Dave Thomas, State School Board District 4

Why did you decide to run for public office?

I have a passion for public education and preparing our children to compete and succeed in the 21st Century marketplace of ideas and economies.

What is your background? Profession, skills, etc.? 

I am a county attorney and have represented local legislative bodies for many years. Prior to becoming a county attorney, I was a Judge Advocate on active duty in the U.S. Army. I believe in providing service to our communities and to the nation. Hence, I have served on my local city council, as a state senator, and on the state school board.

What is your general experience with drug policy and substance abuse? 

I have experience as a criminal prosecutor. In that role, I prosecuted drug crimes. Further, as a Utah state senator, I helped enact legislation concerning drug policy and substance abuse. In my role as a county attorney, I am familiar with drug courts and other criminal diversion programs. 

Do you support the creation of a medical cannabis program? Can you expand upon your general feelings about medical cannabis?

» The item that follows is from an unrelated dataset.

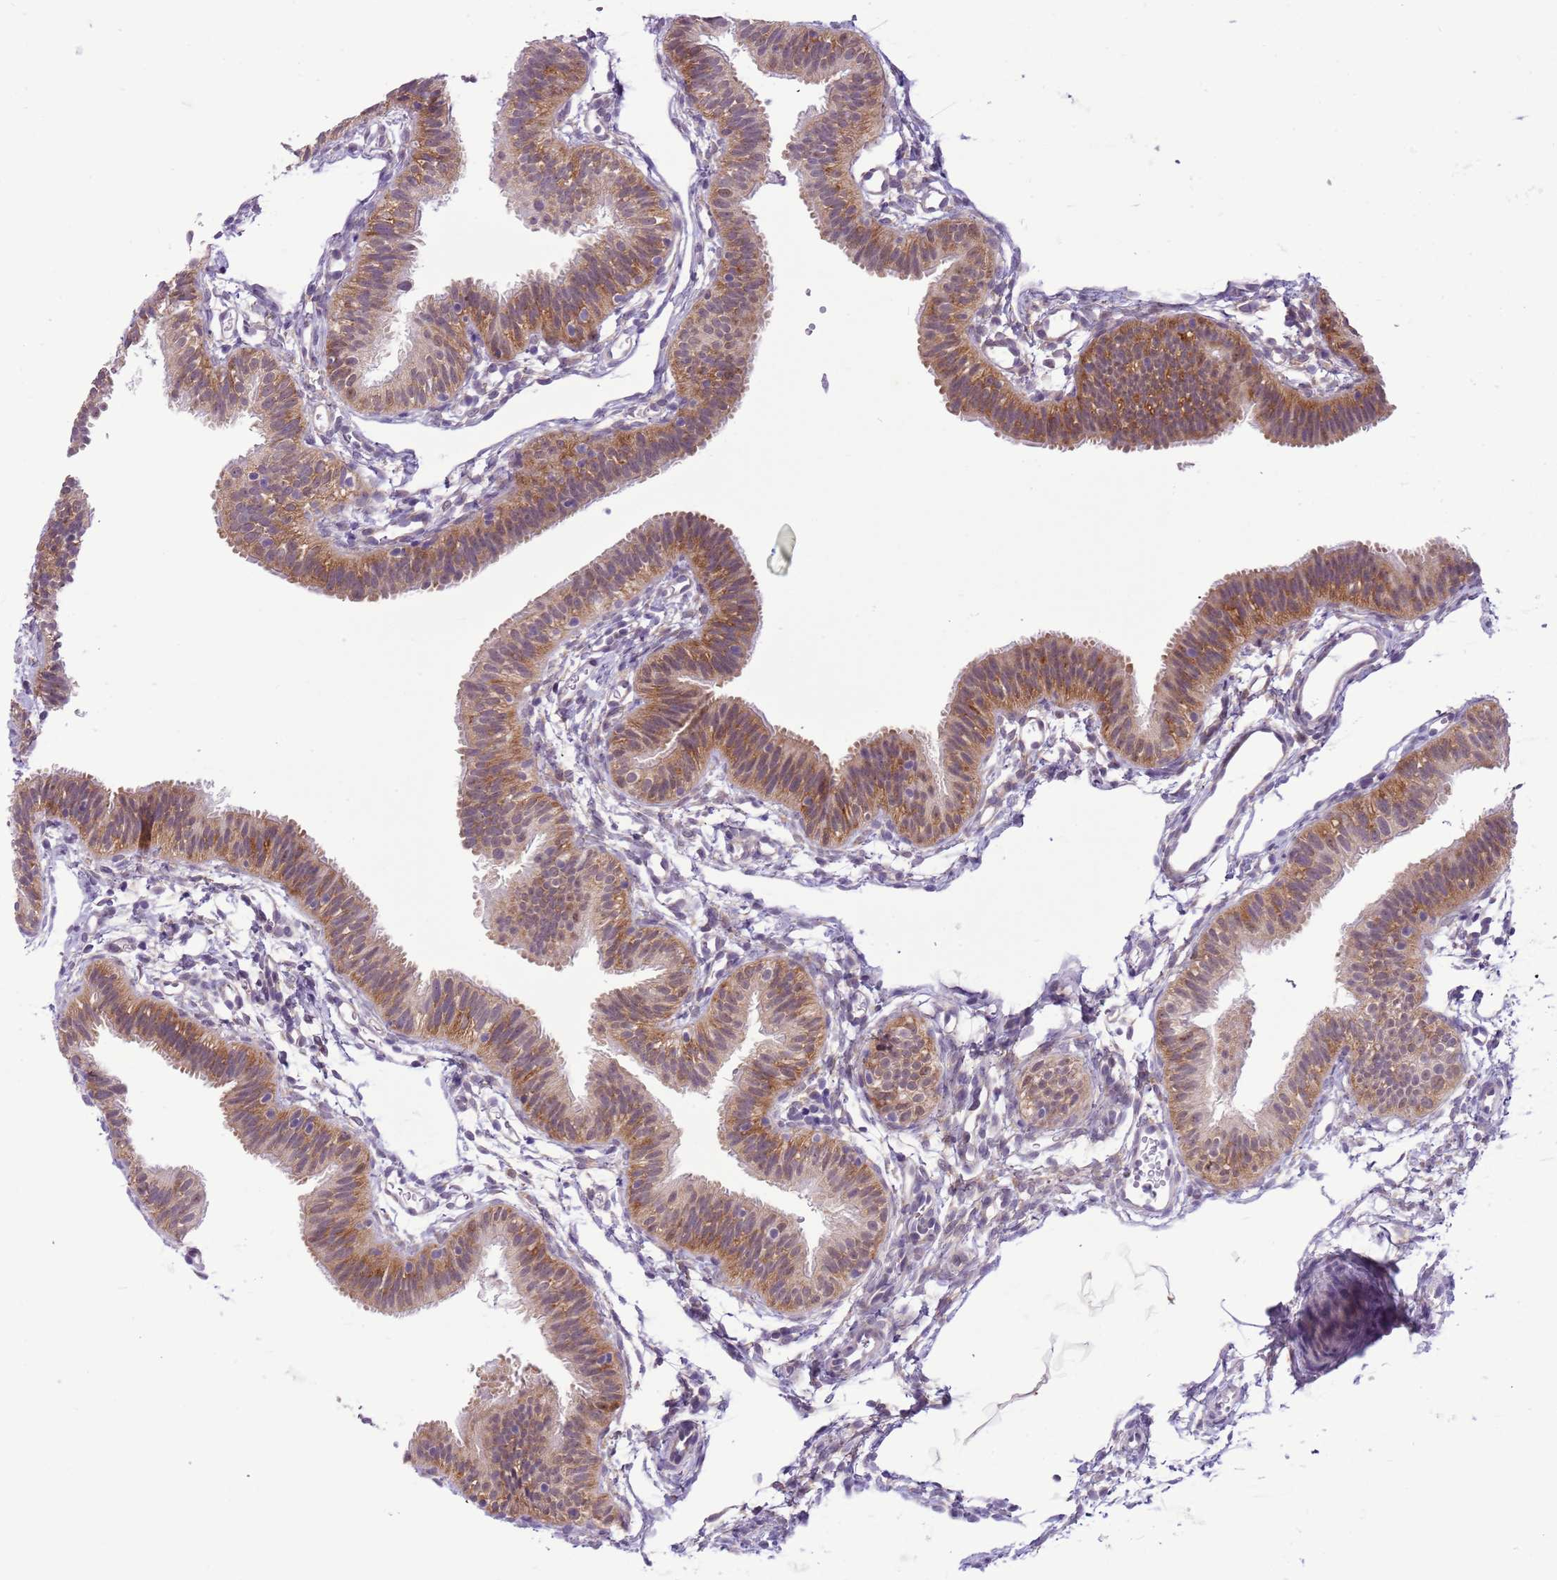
{"staining": {"intensity": "moderate", "quantity": "25%-75%", "location": "cytoplasmic/membranous"}, "tissue": "fallopian tube", "cell_type": "Glandular cells", "image_type": "normal", "snomed": [{"axis": "morphology", "description": "Normal tissue, NOS"}, {"axis": "topography", "description": "Fallopian tube"}], "caption": "Benign fallopian tube reveals moderate cytoplasmic/membranous positivity in approximately 25%-75% of glandular cells (DAB (3,3'-diaminobenzidine) IHC, brown staining for protein, blue staining for nuclei)..", "gene": "FAM120C", "patient": {"sex": "female", "age": 35}}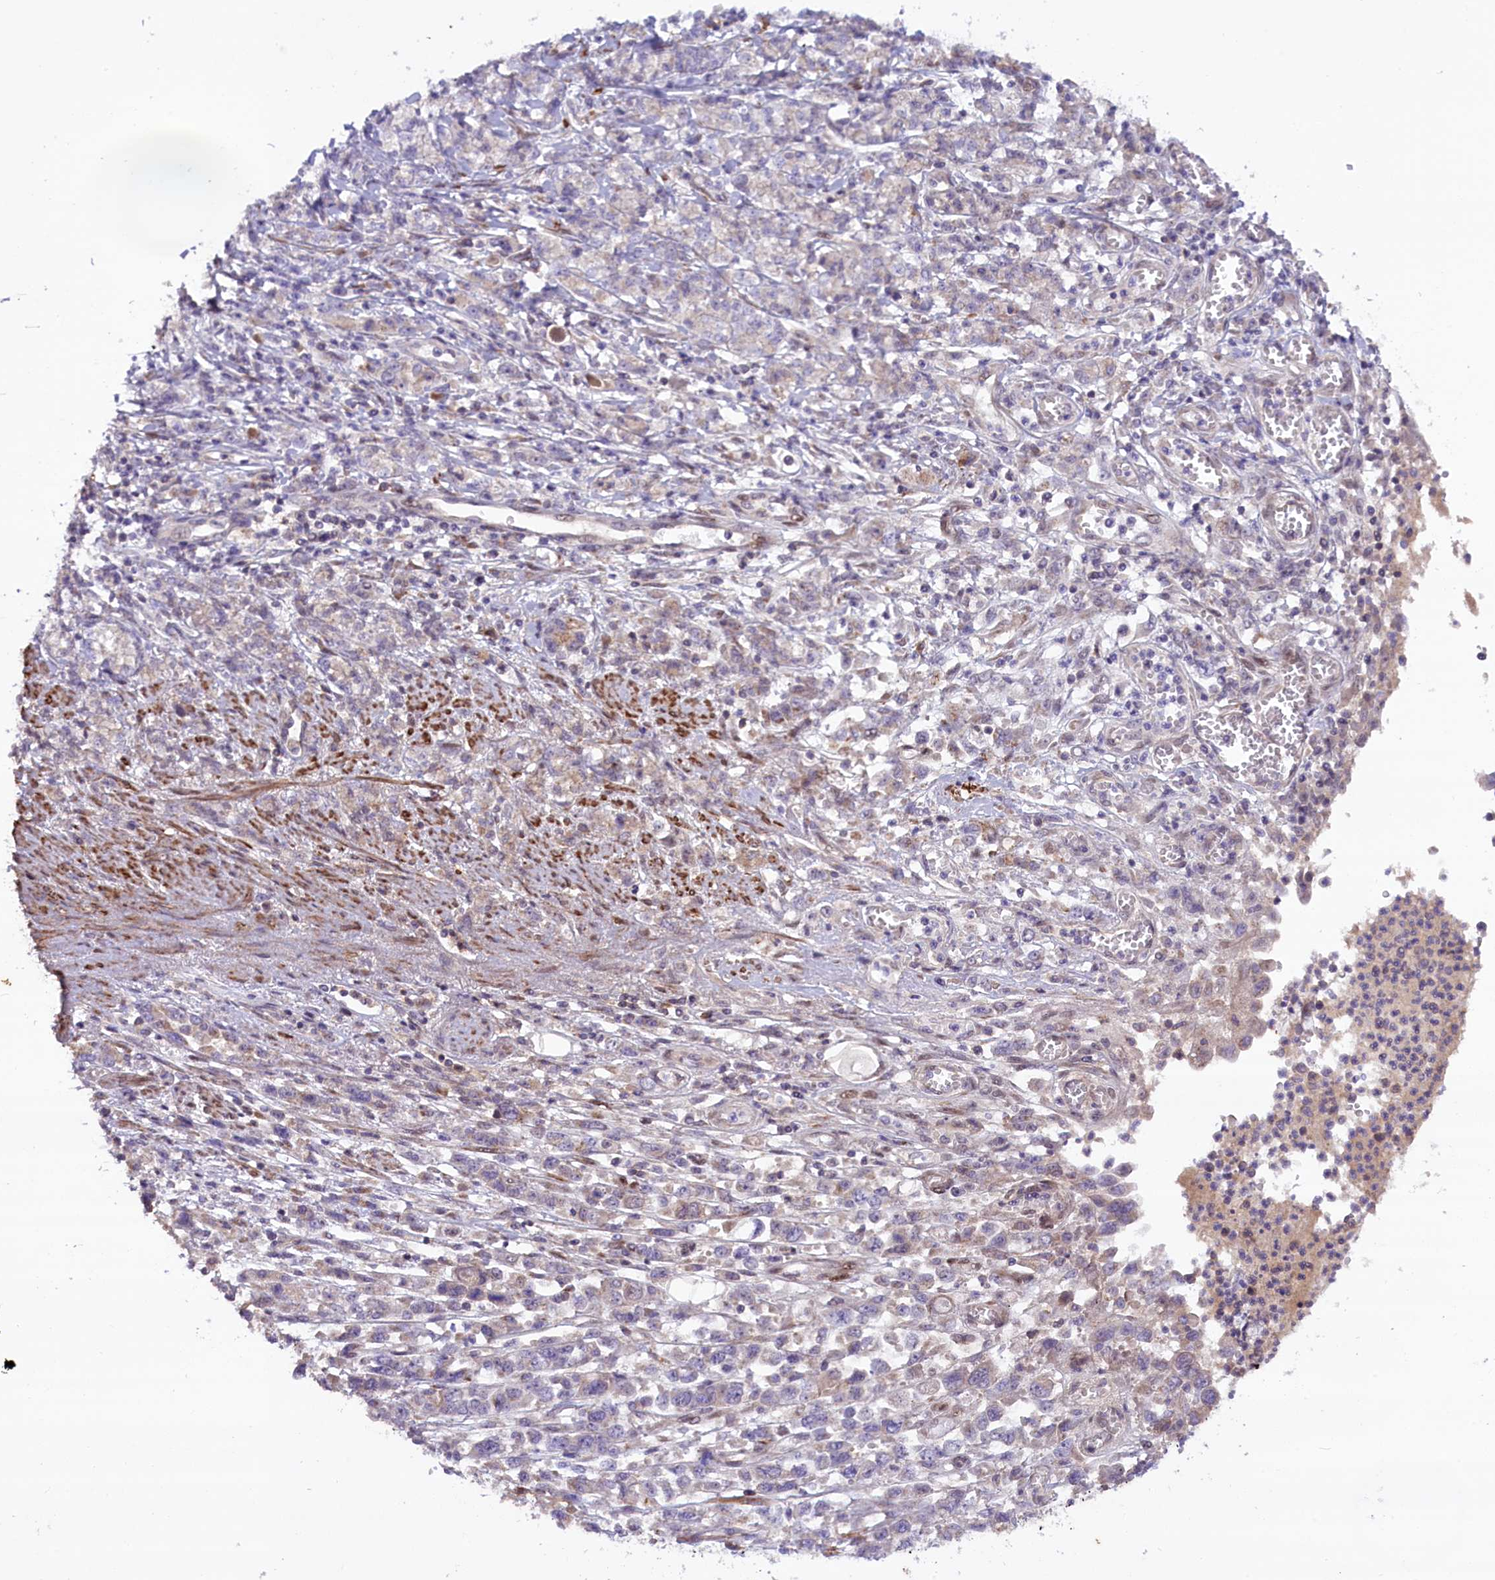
{"staining": {"intensity": "weak", "quantity": "<25%", "location": "cytoplasmic/membranous"}, "tissue": "stomach cancer", "cell_type": "Tumor cells", "image_type": "cancer", "snomed": [{"axis": "morphology", "description": "Adenocarcinoma, NOS"}, {"axis": "topography", "description": "Stomach"}], "caption": "Immunohistochemical staining of human stomach cancer (adenocarcinoma) exhibits no significant staining in tumor cells.", "gene": "HDAC5", "patient": {"sex": "female", "age": 76}}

Marijuana by itself is regarded as a relatively minor drug. However, in my experience, it is utilized as a "gateway" drug which leads to more powerful drugs, such as cocaine and meth. I am concerned with the significant increase in states, like Colorado, of drug use as a result of medical marijuana programs. Therefore, I do not favor the legalization.

What steps would you take to reduce the number of overdose deaths? Do you have any personal experiences with overdose?

I would work to make Narcan (naloxone) more readily available. It can reverse the effects of an overdose of opium or opioids. This has been used in emergency rooms for years and is now being made available by prescription under the Overdose Prevention Act. 

Do you agree with this analysis? Please feel free to elaborate.

I disagree. While drug use is a public health issue, it is also a criminal law issue. You cannot divorce one from the other. The root cause of many crimes remains drug use. Hence, it must be addressed within the framework of the criminal justice system. As it applies to public schools, the juvenile justice system assists in dealing with drug use by juveniles where a crime is committed. Since juvenile court is not a court of record, it has proved to be an effective method of dealing with youth who have drug dependencies. There are a variety of diversion programs available to the juvenile court and its prosecutors. Further, drug court has had remarkable successes. Lastly, the Utah Justice Reinvestment Act has a real chance of success as long as it is properly funded. 

Are you familiar with the principle of harm reduction? Do you have any experience with harm reduction policies? Please feel free to elaborate.

I am not familiar with the principle of harm reduction. I am familiar with drug related programs through the local public health departments. As part of my position as a county attorney, I deal with the health department on a frequent basis.

What are your general thoughts on the decriminalization of cannabis? Please elaborate.

I am not in favor of decriminalizing illegal drug use and distribution.

Are you interested in sponsoring drug policy reform legislation if you were elected? What would be some specific areas of focus or interest for you?

I am not running for legislative office.

Anything else?

Schools should be "drug free" zones which are safe for children. Teachers have a unique responsibility in our school system to teach and mentor youth. Consequently, teachers convicted of illegal drug use and/or distribution, should have their teaching licenses suspended.